I’ve started to forget things. How many days did I pine for that boy after my first kiss? Did I send that email? Which sister put soap on my toothbrush when I was six?
They don’t really matter, these lost memories. Most of them have been shunted to a hidden place in my brain to make room for the moments I met each of my children or the feeling of having my first novel published. But I wonder what I’m missing, what things I can’t even remember I’ve forgotten.
My first novel, Ink, is about a world where your life story is tattooed on your skin. Some tattoos you have no choice in: your name, your family tree, your attainments, failures and crimes. Other tattoos you pick specially: to mark a moment or embed a memory. When you die, your skin is removed and your tattoos are preserved in a book for your loved ones to read so you can be remembered when you are gone.
As well as each member of society having their history inked on their skin, there is a community storyteller. She doesn’t have her own tale on her skin, but instead she wears the fairy tales, myths and fables that make up the town’s history and faith.
I wrote Ink because I am passionate that stories matter and I believe that passing on stories, whether they are our own or a part of our community, is an essential part of being known and being connected.
I grew up in a house full of books. Not books made of my ancestor’s skin (thank goodness) but books that belonged to me and my sisters and books that were my parents’ (mainly Mum’s) but were within easy reach, arranged on the shelves by the colours of their spines. As a small child, I wasn’t sure why my Mum would spend so much time looking at books that didn’t have pictures, but there was something about the peacefulness of watching her read that made me desperate to have that for myself.

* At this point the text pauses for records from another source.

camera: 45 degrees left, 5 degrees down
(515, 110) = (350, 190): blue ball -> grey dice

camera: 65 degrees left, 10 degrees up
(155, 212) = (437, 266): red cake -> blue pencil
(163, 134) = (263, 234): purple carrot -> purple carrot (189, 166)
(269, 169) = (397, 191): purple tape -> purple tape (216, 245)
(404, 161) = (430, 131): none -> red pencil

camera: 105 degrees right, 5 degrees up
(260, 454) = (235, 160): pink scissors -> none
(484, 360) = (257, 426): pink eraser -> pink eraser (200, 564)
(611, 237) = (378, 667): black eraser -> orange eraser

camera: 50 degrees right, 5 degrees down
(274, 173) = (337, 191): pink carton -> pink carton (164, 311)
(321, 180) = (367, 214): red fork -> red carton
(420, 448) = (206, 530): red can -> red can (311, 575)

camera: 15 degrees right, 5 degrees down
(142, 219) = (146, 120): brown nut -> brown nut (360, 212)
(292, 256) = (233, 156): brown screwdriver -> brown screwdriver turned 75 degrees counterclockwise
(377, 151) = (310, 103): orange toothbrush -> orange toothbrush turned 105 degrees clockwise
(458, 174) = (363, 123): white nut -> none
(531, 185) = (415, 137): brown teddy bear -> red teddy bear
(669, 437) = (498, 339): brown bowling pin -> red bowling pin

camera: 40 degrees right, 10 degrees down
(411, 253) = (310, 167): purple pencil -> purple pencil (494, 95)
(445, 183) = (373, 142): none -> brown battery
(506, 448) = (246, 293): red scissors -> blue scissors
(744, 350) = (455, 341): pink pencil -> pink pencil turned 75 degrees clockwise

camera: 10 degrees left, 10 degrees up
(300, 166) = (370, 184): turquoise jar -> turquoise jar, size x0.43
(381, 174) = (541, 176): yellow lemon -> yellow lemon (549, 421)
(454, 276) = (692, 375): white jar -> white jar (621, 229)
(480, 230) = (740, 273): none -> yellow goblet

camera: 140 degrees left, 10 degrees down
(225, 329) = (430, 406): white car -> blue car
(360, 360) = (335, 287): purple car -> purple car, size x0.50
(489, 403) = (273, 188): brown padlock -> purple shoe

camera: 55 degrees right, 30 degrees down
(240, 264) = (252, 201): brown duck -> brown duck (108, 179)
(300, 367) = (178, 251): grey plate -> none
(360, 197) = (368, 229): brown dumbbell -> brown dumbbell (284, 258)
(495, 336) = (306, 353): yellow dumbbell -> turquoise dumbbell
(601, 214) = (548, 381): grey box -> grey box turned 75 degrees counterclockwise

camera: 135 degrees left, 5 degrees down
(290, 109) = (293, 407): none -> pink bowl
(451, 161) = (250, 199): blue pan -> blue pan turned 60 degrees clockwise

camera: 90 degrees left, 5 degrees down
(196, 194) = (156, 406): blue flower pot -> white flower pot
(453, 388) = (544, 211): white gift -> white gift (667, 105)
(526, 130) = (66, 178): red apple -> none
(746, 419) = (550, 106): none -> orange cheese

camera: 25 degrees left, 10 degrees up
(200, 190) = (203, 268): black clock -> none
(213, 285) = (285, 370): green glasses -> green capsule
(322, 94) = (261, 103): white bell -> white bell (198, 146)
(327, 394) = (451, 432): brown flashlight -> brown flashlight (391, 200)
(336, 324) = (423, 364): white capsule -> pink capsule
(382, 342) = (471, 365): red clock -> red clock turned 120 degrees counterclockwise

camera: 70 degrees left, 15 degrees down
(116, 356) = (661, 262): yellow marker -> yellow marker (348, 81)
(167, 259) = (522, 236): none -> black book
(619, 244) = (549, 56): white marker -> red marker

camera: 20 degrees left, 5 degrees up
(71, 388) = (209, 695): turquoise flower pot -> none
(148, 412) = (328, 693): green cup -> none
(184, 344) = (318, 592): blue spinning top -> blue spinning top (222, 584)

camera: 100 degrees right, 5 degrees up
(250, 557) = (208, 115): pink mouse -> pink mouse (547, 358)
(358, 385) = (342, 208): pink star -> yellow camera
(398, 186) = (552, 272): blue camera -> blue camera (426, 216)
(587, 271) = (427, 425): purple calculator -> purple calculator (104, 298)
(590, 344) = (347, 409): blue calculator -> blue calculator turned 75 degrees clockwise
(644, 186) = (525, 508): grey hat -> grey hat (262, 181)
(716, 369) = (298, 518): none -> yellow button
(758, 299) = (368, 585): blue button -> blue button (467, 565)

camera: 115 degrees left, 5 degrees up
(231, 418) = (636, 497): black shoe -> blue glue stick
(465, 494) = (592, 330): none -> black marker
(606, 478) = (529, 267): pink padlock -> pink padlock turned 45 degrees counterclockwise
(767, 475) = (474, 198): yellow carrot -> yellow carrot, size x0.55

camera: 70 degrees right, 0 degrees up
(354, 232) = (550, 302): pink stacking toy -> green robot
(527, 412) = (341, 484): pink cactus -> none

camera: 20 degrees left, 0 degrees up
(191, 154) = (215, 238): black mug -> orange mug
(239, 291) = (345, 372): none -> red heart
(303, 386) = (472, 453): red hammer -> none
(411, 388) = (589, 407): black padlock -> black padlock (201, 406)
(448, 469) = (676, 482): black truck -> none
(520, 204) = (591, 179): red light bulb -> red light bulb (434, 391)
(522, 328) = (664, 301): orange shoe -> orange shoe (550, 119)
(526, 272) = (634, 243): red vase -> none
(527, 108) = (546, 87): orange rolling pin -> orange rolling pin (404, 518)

I remember the first moment reading clicked – when I read fluently rather than word by word. At that moment I felt ‘oh, this is it. This is reading, and it’s amazing!’. And I didn’t stop. I rarely read the same books as my mum – many of the books on the shelves just never called out to me to be read. But she passed on that feeling – that quiet, tented sensation of being hidden in plain sight when reading a great book.
And now, as a mother myself, I can guarantee that if I tell my nine-year-old son ‘I loved this book when I was your age’, he will refuse to read it or claim it’s not his thing. But I see the legacy of story-love passed down when he falls asleep with his bedside lamp still on and a book tucked under his fingers. I see it when we change his sheets and he has six books under his pillow. And I am beginning to see it in my six-year-old who squirms with delight at being read to and who thinks that she is being rebellious by reading a magazine out loud after she has been kissed goodnight. I see it too in my eleven-year-old who is unable to read but who loves story – I see it in his desire to re-watch the same movie, to sing familiar songs, to tell the same joke so we can all laugh together.
We don’t necessarily pass on the same stories, and my children may not know all the memories I wish I could share with them. But if I can pass on the magic of story to my children in the way my mother did to me, it will be a legacy that counts and continues in magical, beautiful ways.